Yes, it can often be this way.

In Hungary, there are many high school programs which are five years! (from grades 9 to 13) Can you imagine that? lol And they have to take 4 to 6-hour tests in many different subects over the course of several months in order to graduate from high school.

However, I wouldn't say that high school completely crushes my students' openness to new ideas and experiences. Many of them would like to travel, learn new languages, or try new hobbies, etc. after high school.

But a much bigger influence than the government or the school system is the culture itself.

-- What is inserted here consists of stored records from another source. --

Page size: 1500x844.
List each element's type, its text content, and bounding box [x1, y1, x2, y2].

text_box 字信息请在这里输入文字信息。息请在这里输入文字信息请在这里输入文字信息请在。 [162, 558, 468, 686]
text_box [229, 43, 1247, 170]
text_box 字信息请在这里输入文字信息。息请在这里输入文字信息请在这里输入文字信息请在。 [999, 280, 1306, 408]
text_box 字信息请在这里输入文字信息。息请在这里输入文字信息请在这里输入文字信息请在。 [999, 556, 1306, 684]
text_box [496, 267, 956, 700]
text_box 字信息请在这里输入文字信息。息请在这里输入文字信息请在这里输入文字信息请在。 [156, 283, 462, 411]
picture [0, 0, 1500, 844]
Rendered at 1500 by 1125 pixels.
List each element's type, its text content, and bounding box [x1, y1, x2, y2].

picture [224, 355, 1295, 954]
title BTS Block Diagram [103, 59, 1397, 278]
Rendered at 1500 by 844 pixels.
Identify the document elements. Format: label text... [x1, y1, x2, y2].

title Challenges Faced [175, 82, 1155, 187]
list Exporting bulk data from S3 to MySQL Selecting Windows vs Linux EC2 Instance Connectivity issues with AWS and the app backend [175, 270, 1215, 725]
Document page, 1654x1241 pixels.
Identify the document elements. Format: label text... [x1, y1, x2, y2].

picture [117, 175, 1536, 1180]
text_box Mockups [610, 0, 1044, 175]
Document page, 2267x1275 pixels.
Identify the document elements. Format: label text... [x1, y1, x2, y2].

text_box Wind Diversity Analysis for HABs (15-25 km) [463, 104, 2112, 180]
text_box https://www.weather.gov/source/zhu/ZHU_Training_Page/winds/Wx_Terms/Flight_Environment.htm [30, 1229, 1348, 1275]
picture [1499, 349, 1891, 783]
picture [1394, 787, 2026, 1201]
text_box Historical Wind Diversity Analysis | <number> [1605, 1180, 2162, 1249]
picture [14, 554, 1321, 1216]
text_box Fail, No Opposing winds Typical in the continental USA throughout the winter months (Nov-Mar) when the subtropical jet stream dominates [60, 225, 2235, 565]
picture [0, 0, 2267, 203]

In America, despite all the negative things about many of its schools, people have more of an entrepreneurial spirit. A lot of innovation in business and new products comes out of America (I know that you will probably just label this is 100% evil capitalism, but these things are just another form of human creativity). Whereas, in Hungary, a spirit of pessism and defeatism seems to be more prevalent in regard to these things. Most people here wouldn't even try to be entrepreneurs because they feel it's hopeless.